Could you copy each line of the entries that contains "thumb"?

Segment Start: Recorded information

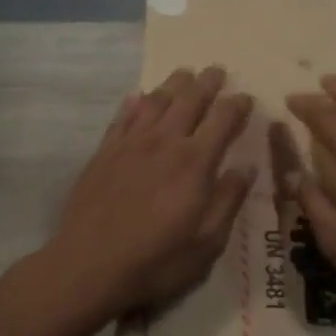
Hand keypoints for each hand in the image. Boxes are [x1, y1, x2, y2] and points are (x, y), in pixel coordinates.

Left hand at [39, 66, 254, 323]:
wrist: (89, 266)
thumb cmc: (156, 260)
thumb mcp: (207, 242)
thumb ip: (229, 200)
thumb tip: (247, 166)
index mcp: (195, 162)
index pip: (223, 119)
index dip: (237, 105)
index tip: (246, 97)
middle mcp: (164, 141)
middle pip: (189, 99)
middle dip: (207, 82)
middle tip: (217, 70)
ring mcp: (130, 143)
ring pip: (156, 100)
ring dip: (173, 84)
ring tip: (184, 74)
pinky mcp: (104, 152)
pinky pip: (123, 116)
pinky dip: (135, 101)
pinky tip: (139, 95)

Segment End: Recorded information

Written answer:
thumb cmc: (156, 260)
thumb mcp: (207, 242)
thumb ip: (229, 200)
thumb tip: (247, 166)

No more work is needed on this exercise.